The year is 1987. Deep in her Grateful Dead lunchbox, 9-year-old Summer Joy Phoenix, a pigtailed nugget of fourth-grade granola, packs a patchouli-scented menu of intrigue.

As the rest of her San Diego elementary-school set demolishes cardboard pizza and mechanized dairy droppings, the fifth and final member of the Phoenix clan privately sups on such alien victuals as "soy" and "tempeh." Her inscrutable diet is topped off with a taste of social isolation: After all, this is a girl who's spent her entire life, until now, home-schooled by her parents, John and Heart, on the family's Florida commune. As she interacts for the first time with pencil-packing munchkin carnivores, the world is reduced to a collision of digestive philosophies.

"I remember kids being like, 'Blue corn chips?' 'Tofu salad?'" explains Phoenix, amber eyes flaming like sparklers. "That's when I went 'Ohhh...not everybody's like we are.' It was six months before I knew that most people ate meat."

Fourteen years later, Summer Phoenix is still anti-flesh (she's even converted boyfriend Casey Affleck: "It helps with his mucus, she says with a giggle). But nowadays she compensates for the meat-free Slim Goodbody act by talking through the butt end of an American Spirit.

And she's still not quite like everybody else.

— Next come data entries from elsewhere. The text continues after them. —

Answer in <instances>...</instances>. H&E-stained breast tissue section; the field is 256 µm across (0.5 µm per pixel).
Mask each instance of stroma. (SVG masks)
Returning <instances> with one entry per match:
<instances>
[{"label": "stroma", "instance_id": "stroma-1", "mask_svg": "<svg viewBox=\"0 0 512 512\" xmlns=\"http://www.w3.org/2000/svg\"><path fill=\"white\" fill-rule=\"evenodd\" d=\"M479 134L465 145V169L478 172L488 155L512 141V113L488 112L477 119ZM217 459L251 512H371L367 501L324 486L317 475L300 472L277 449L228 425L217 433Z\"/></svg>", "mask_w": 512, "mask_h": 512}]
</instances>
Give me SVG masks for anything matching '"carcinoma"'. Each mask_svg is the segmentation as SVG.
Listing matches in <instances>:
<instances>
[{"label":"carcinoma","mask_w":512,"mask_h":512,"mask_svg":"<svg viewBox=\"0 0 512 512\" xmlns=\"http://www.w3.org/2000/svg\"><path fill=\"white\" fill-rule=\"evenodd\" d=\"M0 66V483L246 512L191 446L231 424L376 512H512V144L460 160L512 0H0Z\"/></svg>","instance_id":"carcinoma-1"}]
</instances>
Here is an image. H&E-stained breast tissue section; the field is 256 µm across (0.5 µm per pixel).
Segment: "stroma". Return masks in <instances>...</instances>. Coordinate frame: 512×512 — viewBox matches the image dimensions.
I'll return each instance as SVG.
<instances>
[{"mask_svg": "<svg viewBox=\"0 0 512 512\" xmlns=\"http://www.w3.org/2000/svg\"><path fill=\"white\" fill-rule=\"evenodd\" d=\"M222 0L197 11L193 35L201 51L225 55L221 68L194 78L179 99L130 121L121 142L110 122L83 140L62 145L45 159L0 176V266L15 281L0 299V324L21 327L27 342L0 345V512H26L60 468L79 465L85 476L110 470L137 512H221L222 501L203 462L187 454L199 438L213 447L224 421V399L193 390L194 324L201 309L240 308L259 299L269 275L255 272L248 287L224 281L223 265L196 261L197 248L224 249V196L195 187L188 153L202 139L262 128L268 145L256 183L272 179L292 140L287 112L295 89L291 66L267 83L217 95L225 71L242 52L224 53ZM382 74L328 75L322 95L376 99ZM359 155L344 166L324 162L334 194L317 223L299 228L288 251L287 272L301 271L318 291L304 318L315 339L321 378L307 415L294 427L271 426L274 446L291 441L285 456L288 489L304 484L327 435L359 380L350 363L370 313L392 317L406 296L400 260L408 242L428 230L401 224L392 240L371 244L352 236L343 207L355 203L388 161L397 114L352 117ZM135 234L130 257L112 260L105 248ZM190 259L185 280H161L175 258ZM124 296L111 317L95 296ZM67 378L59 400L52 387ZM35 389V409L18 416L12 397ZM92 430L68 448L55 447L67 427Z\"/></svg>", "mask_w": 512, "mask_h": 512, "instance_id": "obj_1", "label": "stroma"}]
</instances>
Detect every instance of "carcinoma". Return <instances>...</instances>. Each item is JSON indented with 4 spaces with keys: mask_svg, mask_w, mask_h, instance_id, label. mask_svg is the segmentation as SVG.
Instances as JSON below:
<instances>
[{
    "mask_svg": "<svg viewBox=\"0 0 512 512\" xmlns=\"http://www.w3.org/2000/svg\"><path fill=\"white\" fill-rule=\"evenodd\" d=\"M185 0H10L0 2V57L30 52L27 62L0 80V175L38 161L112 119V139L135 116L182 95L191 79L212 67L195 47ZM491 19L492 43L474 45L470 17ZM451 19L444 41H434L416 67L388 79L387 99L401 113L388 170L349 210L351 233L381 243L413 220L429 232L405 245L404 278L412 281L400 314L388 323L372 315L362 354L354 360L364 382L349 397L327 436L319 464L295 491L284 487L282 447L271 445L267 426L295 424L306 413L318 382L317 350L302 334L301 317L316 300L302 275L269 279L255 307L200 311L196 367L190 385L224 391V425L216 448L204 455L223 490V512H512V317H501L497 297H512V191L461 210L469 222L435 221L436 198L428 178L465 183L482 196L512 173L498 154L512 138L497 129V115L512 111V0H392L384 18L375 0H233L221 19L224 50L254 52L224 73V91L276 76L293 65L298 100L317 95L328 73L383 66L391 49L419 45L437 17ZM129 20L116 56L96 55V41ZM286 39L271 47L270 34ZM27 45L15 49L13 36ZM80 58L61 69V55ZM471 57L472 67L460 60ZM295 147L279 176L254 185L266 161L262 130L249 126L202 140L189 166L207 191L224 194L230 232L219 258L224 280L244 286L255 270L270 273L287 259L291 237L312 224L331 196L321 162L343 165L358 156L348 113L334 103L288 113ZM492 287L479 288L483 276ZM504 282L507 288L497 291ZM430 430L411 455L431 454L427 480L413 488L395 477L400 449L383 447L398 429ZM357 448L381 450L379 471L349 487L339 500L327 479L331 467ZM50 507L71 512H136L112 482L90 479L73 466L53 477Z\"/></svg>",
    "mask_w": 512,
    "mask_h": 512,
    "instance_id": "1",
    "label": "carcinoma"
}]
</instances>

The bloodline she shares with brothers Joaquin and River could have afforded her a casting-call-free pass, but Summer has instead taken her lumps in such bruised-plum roles as the "Fuck-You Girl" in The Faculty and "Stoned Girl's Friend" in Can't Hardly Wait.

"I wanted to make my own way," she says, tucking a sprig of hair behind her ear. Besides, she adds, "there's not some big huge door that opens up because you have a certain last name. It's almost like you have to prove yourself even more."